The first line starts with a greater than sign ">" and contains a name or other identifier for the sequence. This is the sequence header and must be in a single line. The remaining lines contain the sequence data. The sequence can be in upper or lower case letters. Anything other than letters (numbers for example) is ignored. Multiple sequences can be present in the same file as long as each sequence has its own header.
|R||→||G A (purine)|
|Y||→||T C (pyrimidine)|
|K||→||G T (keto)|
|M||→||A C (amino)|
|S||→||G C (strong)|
|W||→||A T (weak)|
|B||→||G T C|
|D||→||G A T|
|H||→||A C T|
|V||→||G C A|
|N||→||A G C T (any)|
|-||→||gap of indeterminate length|
Ns are accepted, IUB/GCG letters (MRWSYKVHDBX) will be converted to Ns. Any other characters will be deleted.
The FASTA format is a plain text format which looks something like this:
>Escherichia coli UTI89|886538|887045 GTTCACTGCCGTACAGGCAGCTTAGAAA TGACGCCATATGCAGATCATTGAGGCGAAACC GTTCACTGCCGTACAGGCAGCTTAGAAA ACGTTCGCACCGGTCAGGGTACTGCGCAGCGT GTTCACTGCCGTACAGGCAGCTTAGAAA GAAACCAGAGCGCCCGCATAAAACAGGCACAA GTTCACTGCCGTACAGGCAGCTTAGAAA GCCAGCATAAAACCGCCTTTGATATTTTATTG GTTCACTGCCGTACAGGCAGCTTAGAAA TCAGCCGGAGGCTCTCAATTTCAGCCGCGCGG GTTCACTGCCGTACAGGCAGCTTAGAAA AGCACGGCTGCGGGGAATGGCTCAATCTCTGC GTTCACTGCCGTACAGGCAGCTTAGAAA TGATGGCGCAGCAGTCCTCCCTCCTGCCGCCA GTTCACTGCCGTACAGGCAGCTTAGAAA CTGAACGTTGAAGAGTGCGACCGTCTCTCCTT GTTCACTGCCGTACAGGCAGTATTCACA
The default parameters have been set to detect repeats with high homology level.
It is possible to modify some parameters defining the maximal repeat and the CRISPR properties.
- Minimal Repeat length (default value = 23 ; allowed numerical values between 1 and 70),
- Maximal Repeat length (default value = 55 ; allowed numerical values between 2 and 80),
- Allow mismatch between repeats (default value = 1; allowed numerical values are 1 or 0),
- Minimal Spacers size in function of Repeat size (default value = 0.6 ; allowed numerical values between 0.1 and 60),
- Maximal Spacers size in function of Repeat size (default value = 2.5 ; allowed numerical values between 1.5 and 60),
- Maximal allowed percentage of similarity between Spacers (default value= 60 ; allowed numerical values between 1 and 100),
- Percentage mismatches allowed between Repeats (default value= 20 ; allowed numerical values between 1 and 100),
- Percentage mismatches allowed for truncated Repeat (default value= 33.3 ; allowed numerical values between 1 and 100),
- The size of Flanking regions in base pairs (bp) for each analyzed CRISPR array can be modified (default value= 100 ; allowed numerical values between 10 and 1000).
- Alternative way to detect the truncated repeat.
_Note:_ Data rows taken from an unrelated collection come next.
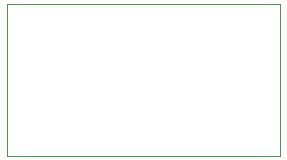
<source format=gbr>
%TF.GenerationSoftware,KiCad,Pcbnew,(6.0.2)*%
%TF.CreationDate,2022-03-07T20:12:54-06:00*%
%TF.ProjectId,bike_alarm,62696b65-5f61-46c6-9172-6d2e6b696361,rev?*%
%TF.SameCoordinates,Original*%
%TF.FileFunction,Profile,NP*%
%FSLAX46Y46*%
G04 Gerber Fmt 4.6, Leading zero omitted, Abs format (unit mm)*
G04 Created by KiCad (PCBNEW (6.0.2)) date 2022-03-07 20:12:54*
%MOMM*%
%LPD*%
G01*
G04 APERTURE LIST*
%TA.AperFunction,Profile*%
%ADD10C,0.100000*%
%TD*%
G04 APERTURE END LIST*
D10*
X118475000Y-77725000D02*
X141550000Y-77725000D01*
X141550000Y-77725000D02*
X141550000Y-90575000D01*
X141550000Y-90575000D02*
X118475000Y-90575000D01*
X118475000Y-90575000D02*
X118475000Y-77725000D01*
M02*

</source>
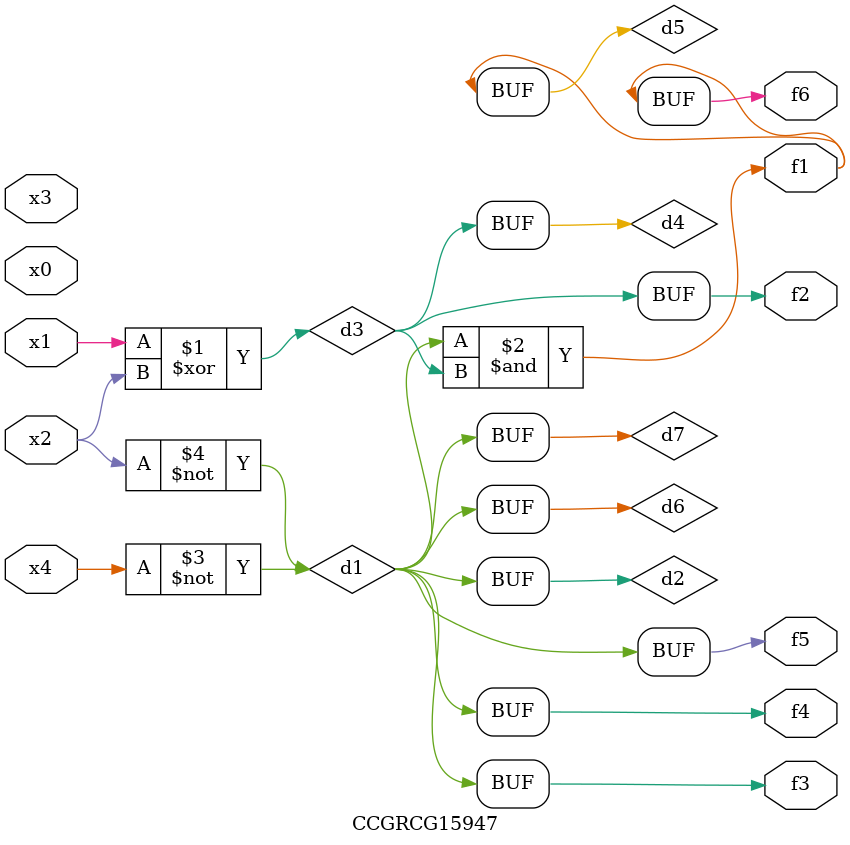
<source format=v>
module CCGRCG15947(
	input x0, x1, x2, x3, x4,
	output f1, f2, f3, f4, f5, f6
);

	wire d1, d2, d3, d4, d5, d6, d7;

	not (d1, x4);
	not (d2, x2);
	xor (d3, x1, x2);
	buf (d4, d3);
	and (d5, d1, d3);
	buf (d6, d1, d2);
	buf (d7, d2);
	assign f1 = d5;
	assign f2 = d4;
	assign f3 = d7;
	assign f4 = d7;
	assign f5 = d7;
	assign f6 = d5;
endmodule

</source>
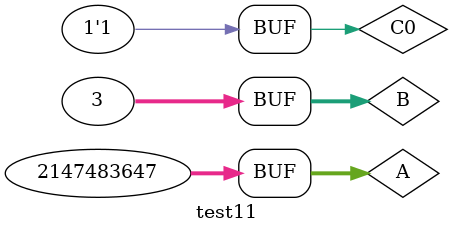
<source format=v>
`timescale 1ns / 1ps


module test11;

	// Inputs
	reg [31:0] A;
	reg [31:0] B;
	reg C0;

	// Outputs
	wire [31:0] S;
	wire Co;

	// Instantiate the Unit Under Test (UUT)
	ADC321 uut (
		.A(A), 
		.B(B), 
		.C0(C0), 
		.S(S), 
		.Co(Co)
	);

	initial begin
		A = 0;
		B = 0;
		C0 = 0;
		#100;
		A=32'd100;
		B=32'd123;
		#10;
		A={4'b0111,28'hfffffff};
		B=32'd3;
		#10;
		C0=1;
		A=32'd100;
		B=32'd123;
		#10;
		A={4'b0111,28'hfffffff};
		B=32'd3;
	end
   
endmodule


</source>
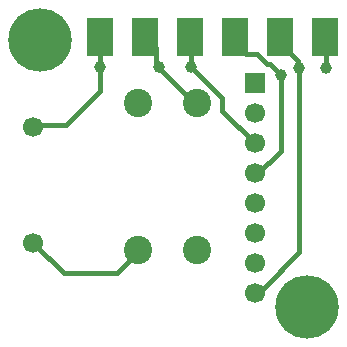
<source format=gtl>
G04*
G04 #@! TF.GenerationSoftware,Altium Limited,Altium Designer,21.9.2 (33)*
G04*
G04 Layer_Physical_Order=1*
G04 Layer_Color=255*
%FSLAX25Y25*%
%MOIN*%
G70*
G04*
G04 #@! TF.SameCoordinates,977259B3-0B2F-49BC-815A-F7E1FA794F82*
G04*
G04*
G04 #@! TF.FilePolarity,Positive*
G04*
G01*
G75*
%ADD12R,0.08858X0.12795*%
%ADD19C,0.01500*%
%ADD20C,0.21102*%
%ADD21C,0.09449*%
%ADD22R,0.06693X0.06693*%
%ADD23C,0.06693*%
%ADD24C,0.03937*%
D12*
X32205Y102165D02*
D03*
X47205D02*
D03*
X62205D02*
D03*
X77205D02*
D03*
X92205D02*
D03*
X107205D02*
D03*
D19*
X20159Y23463D02*
X37831D01*
X43832Y29463D01*
X107500Y91900D02*
Y101870D01*
X107205Y102165D02*
X107500Y101870D01*
X10691Y72974D02*
X20874D01*
X32200Y84300D02*
Y92100D01*
X20874Y72974D02*
X32200Y84300D01*
Y92100D02*
Y102161D01*
X9961Y72244D02*
X10691Y72974D01*
X52000Y91841D02*
X63386Y80455D01*
Y80197D02*
Y80455D01*
X52000Y91841D02*
Y92100D01*
X50884Y93876D02*
Y98486D01*
X47205Y102165D02*
X50884Y98486D01*
X86569Y18301D02*
X98700Y30432D01*
Y91900D01*
X92205Y100197D02*
X98234Y94168D01*
X92205Y100197D02*
Y102165D01*
X84364Y56164D02*
X92400Y64200D01*
Y89600D01*
X87900Y93100D02*
X88900D01*
X92400Y89600D01*
X84482Y96518D02*
X87900Y93100D01*
X77205Y100197D02*
Y102165D01*
Y100197D02*
X80884Y96518D01*
X84482D01*
X75700Y100661D02*
X77205Y102165D01*
X72901Y77610D02*
X83780Y66732D01*
X72901Y77610D02*
Y81799D01*
X62400Y92300D02*
X72901Y81799D01*
X62400Y92300D02*
Y101970D01*
X62205Y102165D02*
X62400Y101970D01*
X32200Y102161D02*
X32205Y102165D01*
X84025Y15757D02*
Y15786D01*
X9961Y33661D02*
X20159Y23463D01*
X84025Y15786D02*
X86540Y18301D01*
X86569D01*
X103526Y106142D02*
X107205Y102463D01*
Y102165D02*
Y102463D01*
X88526Y106299D02*
X92205Y102620D01*
D20*
X12205Y101295D02*
D03*
X101299Y12205D02*
D03*
D21*
X44935Y80368D02*
D03*
Y31155D02*
D03*
X64620D02*
D03*
Y80368D02*
D03*
D22*
X83780Y86732D02*
D03*
D23*
Y76732D02*
D03*
Y66732D02*
D03*
Y56732D02*
D03*
Y46732D02*
D03*
Y36732D02*
D03*
Y26732D02*
D03*
Y16732D02*
D03*
X9961Y72244D02*
D03*
Y33661D02*
D03*
D24*
X107500Y91900D02*
D03*
X98700D02*
D03*
X52000Y92100D02*
D03*
X62400Y92300D02*
D03*
X32200Y92100D02*
D03*
X92400Y89600D02*
D03*
M02*

</source>
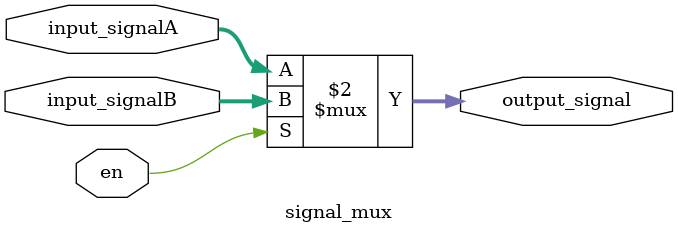
<source format=v>
module signal_mux(
	input		en,
	input		[9:0]	input_signalA,
	input		[9:0]	input_signalB,

	output		[9:0]	output_signal
);


assign output_signal =(en ==1'b0) ?input_signalA:input_signalB;
endmodule
</source>
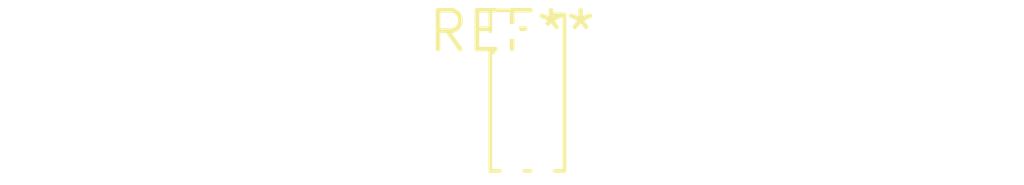
<source format=kicad_pcb>
(kicad_pcb (version 20240108) (generator pcbnew)

  (general
    (thickness 1.6)
  )

  (paper "A4")
  (layers
    (0 "F.Cu" signal)
    (31 "B.Cu" signal)
    (32 "B.Adhes" user "B.Adhesive")
    (33 "F.Adhes" user "F.Adhesive")
    (34 "B.Paste" user)
    (35 "F.Paste" user)
    (36 "B.SilkS" user "B.Silkscreen")
    (37 "F.SilkS" user "F.Silkscreen")
    (38 "B.Mask" user)
    (39 "F.Mask" user)
    (40 "Dwgs.User" user "User.Drawings")
    (41 "Cmts.User" user "User.Comments")
    (42 "Eco1.User" user "User.Eco1")
    (43 "Eco2.User" user "User.Eco2")
    (44 "Edge.Cuts" user)
    (45 "Margin" user)
    (46 "B.CrtYd" user "B.Courtyard")
    (47 "F.CrtYd" user "F.Courtyard")
    (48 "B.Fab" user)
    (49 "F.Fab" user)
    (50 "User.1" user)
    (51 "User.2" user)
    (52 "User.3" user)
    (53 "User.4" user)
    (54 "User.5" user)
    (55 "User.6" user)
    (56 "User.7" user)
    (57 "User.8" user)
    (58 "User.9" user)
  )

  (setup
    (pad_to_mask_clearance 0)
    (pcbplotparams
      (layerselection 0x00010fc_ffffffff)
      (plot_on_all_layers_selection 0x0000000_00000000)
      (disableapertmacros false)
      (usegerberextensions false)
      (usegerberattributes false)
      (usegerberadvancedattributes false)
      (creategerberjobfile false)
      (dashed_line_dash_ratio 12.000000)
      (dashed_line_gap_ratio 3.000000)
      (svgprecision 4)
      (plotframeref false)
      (viasonmask false)
      (mode 1)
      (useauxorigin false)
      (hpglpennumber 1)
      (hpglpenspeed 20)
      (hpglpendiameter 15.000000)
      (dxfpolygonmode false)
      (dxfimperialunits false)
      (dxfusepcbnewfont false)
      (psnegative false)
      (psa4output false)
      (plotreference false)
      (plotvalue false)
      (plotinvisibletext false)
      (sketchpadsonfab false)
      (subtractmaskfromsilk false)
      (outputformat 1)
      (mirror false)
      (drillshape 1)
      (scaleselection 1)
      (outputdirectory "")
    )
  )

  (net 0 "")

  (footprint "PinHeader_2x05_P1.00mm_Vertical" (layer "F.Cu") (at 0 0))

)

</source>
Mismatches are search in the first half of the repeat flanking the array.
The "Perform CAS detection" button allows users to choose between three stringency levels to identify cas genes. The first level (General) allows a permissive search (i.e. CAS will be detected whatever the system type or subtype). The two other levels (Typing and SubTyping) produce more stringent analyses. See MacSyFinder documentation (http://macsyfinder.readthedocs.io/en/latest/) for further information.
The "Unordered" button allows users to perform a search for non-clustered cas genes in unordered or smaller sequences (such as contigs). This functionality uses "-p meta" option of Prodigal and "--db-type unordered" option of MacSyFinder.
The summary displays information on CRISPR arrays and cas gene clusters in the order in which they lie along the chromosome. Direction is the proposed orientation of the CRISPR array (ND is for Not determined) according to the CRISPRDirection program. In Details is shown, in addition, the potential orientation of the CRISPR array based on the AT percentage in 100bp flanking sequences.
"Conservation DR" corresponds to the EBcons (Entropy-Based conservation) of repeats as described in the related manuscript
(Couvin et al., NAR 2018).
"Conservation Spacer" indicates the conservation of spacers based on BioPerl's overall percentage identity (see the publication for more details).